Cosa deve fare il contribuente per difendersi da un accertamento illegittimo dell’agenzia entrate?
Poiché, come detto, la risoluzione della questione dell’ annullamento delle cartelle esattoriali per accertamento illegittimo è tutt’altro che scontata e pacifica, è consigliabile verificare, in anticipo, se il funzionario dell’atto era titolato dei relativi poteri.
In tale ottica, è sempre possibile depositare un’istanza di accesso agli atti amministrativi presso l’ufficio territoriale dell’Agenzia delle Entrate che ha emanato l’atto in contestazione.
In essa si chiederà di prendere visione del curriculum del dirigente che ha firmato l’atto o, se non si tratta di dirigente, della delega conferitagli dal dirigente avente poteri.
In alternativa è possibile presentare ricorso alla Commissione Tributaria e sollevare l’eccezione di difetto di poteri del funzionario anche se non si è depositata l’istanza di accesso agli atti, perché, secondo le regole relative all’onere della prova, spetta poi all’Agenzia delle Entrate dimostrare il contrario (vale a dire che il dirigente possedeva i poteri effettivi, avendo acquisito la carica con pubblico concorso, o era stato investito dei poteri di firma dal dirigente con apposita delega).

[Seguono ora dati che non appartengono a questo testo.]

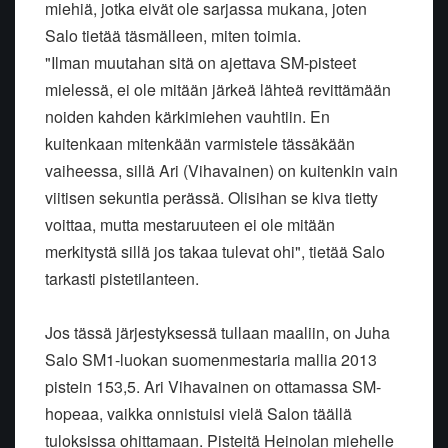
miehiä, jotka eivät ole sarjassa mukana, joten
Salo tietää täsmälleen, miten toimia.
"Ilman muutahan sitä on ajettava SM-pisteet
mielessä, ei ole mitään järkeä lähteä revittämään
noiden kahden kärkimiehen vauhtiin. En
kuitenkaan mitenkään varmistele tässäkään
vaiheessa, sillä Ari (Vihavainen) on kuitenkin vain
viitisen sekuntia perässä. Olisihan se kiva tietty
voittaa, mutta mestaruuteen ei ole mitään
merkitystä sillä jos takaa tulevat ohi", tietää Salo
tarkasti pistetilanteen.
Jos tässä järjestyksessä tullaan maaliin, on Juha
Salo SM1-luokan suomenmestaria mallia 2013
pistein 153,5. Ari Vihavainen on ottamassa SM-
hopeaa, vaikka onnistuisi vielä Salon täällä
tuloksissa ohittamaan. Pisteitä Heinolan miehelle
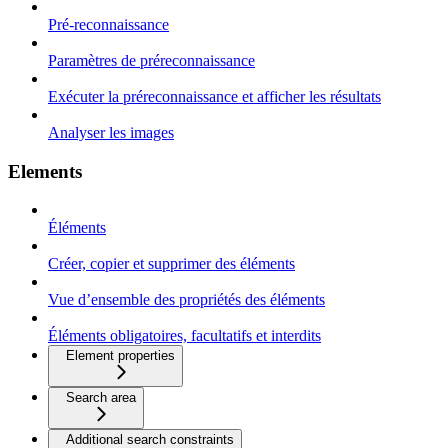
Pré-reconnaissance
Paramètres de préreconnaissance
Exécuter la préreconnaissance et afficher les résultats
Analyser les images
Elements
Éléments
Créer, copier et supprimer des éléments
Vue d’ensemble des propriétés des éléments
Éléments obligatoires, facultatifs et interdits
Element properties
Search area
Additional search constraints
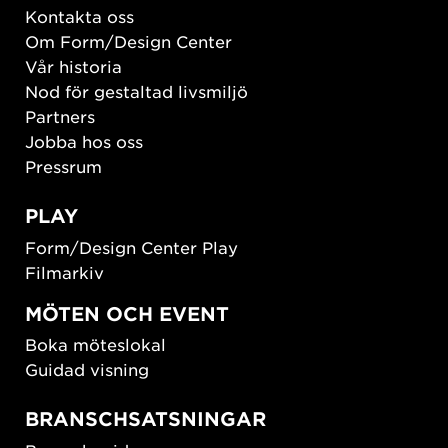
Kontakta oss
Om Form/Design Center
Vår historia
Nod för gestaltad livsmiljö
Partners
Jobba hos oss
Pressrum
PLAY
Form/Design Center Play
Filmarkiv
MÖTEN OCH EVENT
Boka möteslokal
Guidad visning
BRANSCHSATSNINGAR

Il rischio è che se Equitalia avesse agito correttamente in tutto, il contribuente potrebbe essere costretto dal giudice a pagare le spese processuali ma, qualora l’Agenzia non dimostrasse alcunché, varrebbe il principio della non contestazione, per il quale tutto ciò che non viene contestato dalla controparte si considera ammesso (nel caso specifico si accetterebbe l’inidioneità delle figure preposte, e dunque si sancirebbero i presupposti per annullare la cartella dell’agenzia delle entrate per illegittimità).

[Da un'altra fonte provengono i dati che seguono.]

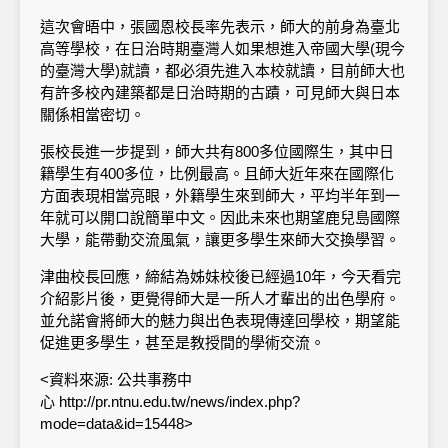
這次會晤中，張國恩校長率先表示，師大的前身為臺北
高等學校，在日治時期臺灣人如果想進入帝國大學(現今
的臺灣大學)就讀，都必須先進入本校就讀，目前師大也
有許多校內建築都是日治時期的古蹟，可見師大與日本
關係相當密切。
張校長進一步提到，師大共有800多位國際生，其中日
籍學生有400多位，比例最高。且師大近年來在國際化
方面表現相當亮眼，外籍學生來到師大，平均半年到一
年就可以開口說簡單中文。因此未來也期望鹿兒島國際
大學，能帶動交流風氣，讓更多學生來師大交換學習。
津曲校長回應，締結為姊妹校後已經過10年，今天看完
介紹影片後，更覺得師大是一所人才輩出的出色學府。
並允諾會將師大的魅力與出色表現傳達回學校，期望能
促進更多學生，甚至是教授間的學術交流。
<資料來源: 公共事務中
心 http://pr.ntnu.edu.tw/news/index.php?
mode=data&id=15448>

Poiché la seconda alternativa presenta maggiori rischi, forse sarebbe il caso di pensare alla prima, dal momento che l’istanza di accesso agli atti amministrativi può essere presentata personalmente o attraverso il proprio legale: un avvocato tributarista (come quelli che hanno preso parte al nostro network regionale, che copre tutte le province lombarde) che possa valutare, alla luce della documentazione prodotta dal contribuente, se conviene (anche sotto un profilo economico) tentare il ricorso in via giudiziale per far dichiarare la nullità dell’atto di accertamento non legittimo.